Effluent typically contains less than 5 ppm biochemical oxygen demand, less than 10 ppm total suspended solids, fewer than 15 colonies of Escherichia coli per 100 mL of water, and ammonia–nitrogen levels lower than 0.6 ppm.

Solids from the SBR tanks are sent to one of two facultative waste activated sludge lagoons with four 7.5-hp (5.6-kW) surface aspirating mixers. When the plant was built, part of one of the existing lagoons was partitioned to form these lagoons. One lagoon at a time will be filled and allowed to sit until the solids reach Class A requirements. Each lagoon has an estimated capacity of 4 years at design loadings. After reaching Class A status, the material will be land-applied.

Management Style
While the plant is publicly owned, the city contracts its operation to a private company, Ecology Associate Advocate LCC (Naches, Wash). Three staff members operate the plant, and each is equally responsible for operations and maintenance, laboratory, and administrative tasks. Duties are broken up into task blocks throughout the day. Each operator pitches in to get the task block completed. When the daily work is complete, individuals have the opportunity to focus on special projects or infrequent tasks. The plant is staffed 10 h/d Monday through Friday and at least 2 h/d during weekends or holidays.

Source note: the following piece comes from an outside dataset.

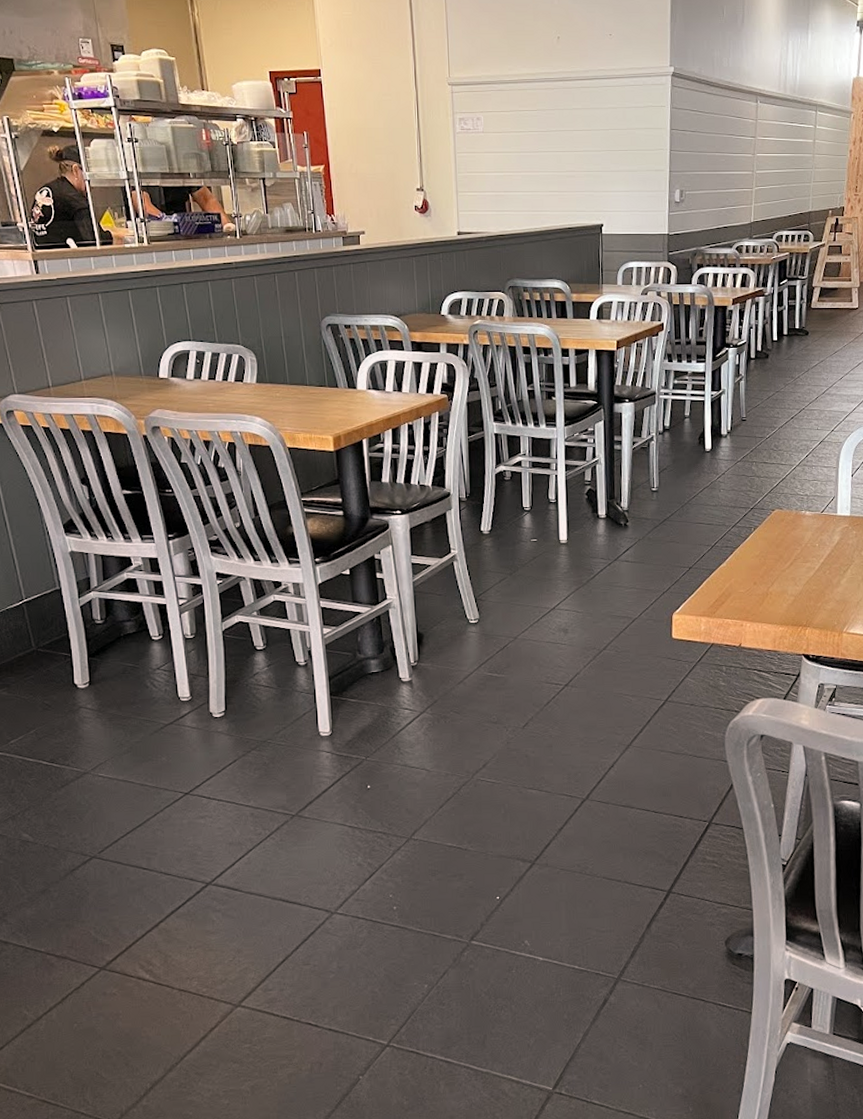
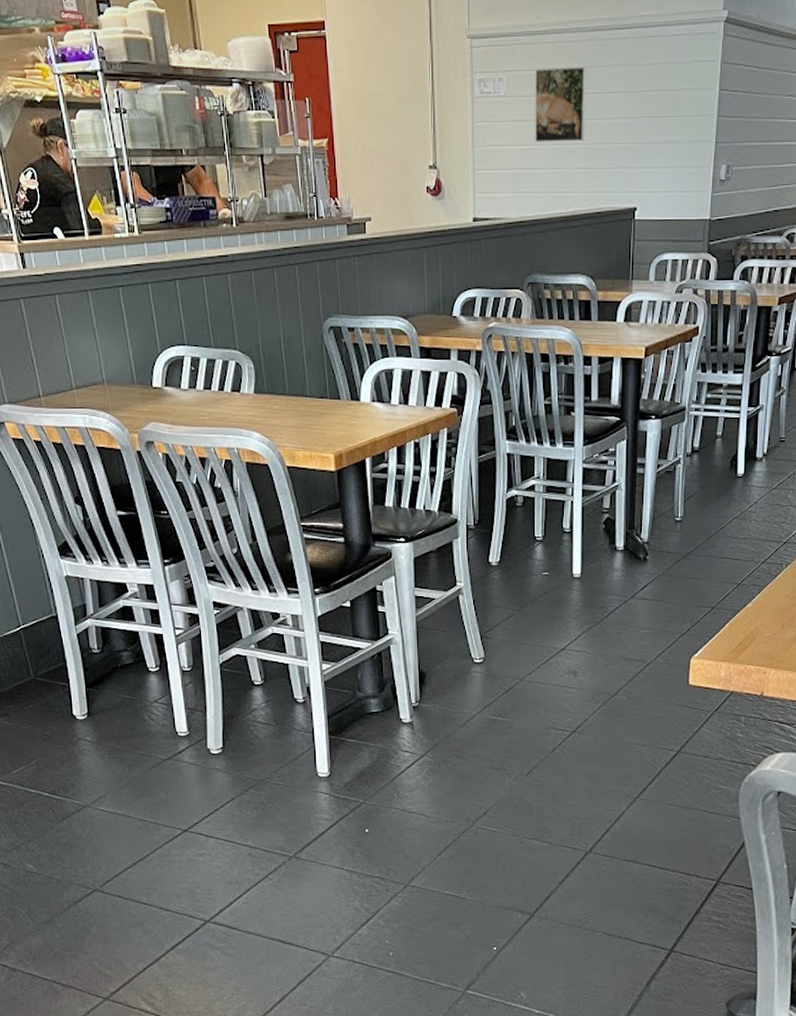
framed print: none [509,110,555,170] -> present [535,67,586,142]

The majority of the plant’s flow comes from domestic and commercial sources during the tourist season from May through October. From November through April, significant inflow and infiltration increases the flow by 0.3 mgd (1140 m3/d).

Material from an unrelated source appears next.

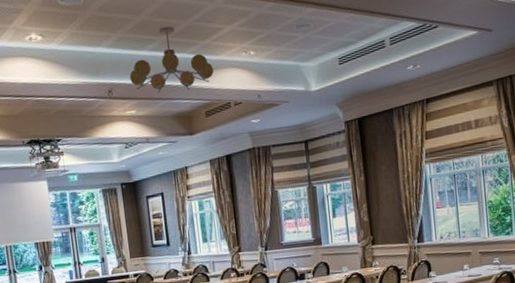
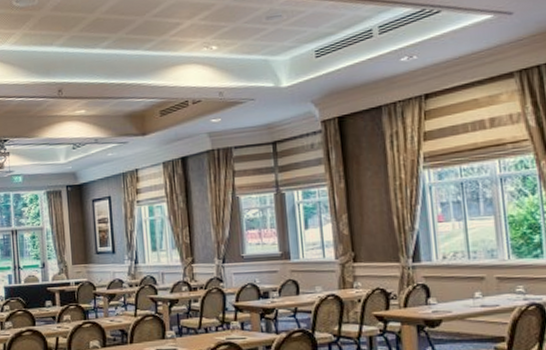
chandelier: present [129,26,214,93] -> none [81,23,171,92]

During the plant’s first wet season, the region was hit by terrible flooding, and the plant received 2.6 mgd (9800 m3/d) for 2 consecutive days during a power outage. By relying on the plant’s generator and spending late nights crunching data and tweaking equipment, the operators sustained full treatment. Operators are confident that as long as all of the equipment is functional, the facility can exceed its design flow and maintain full treatment.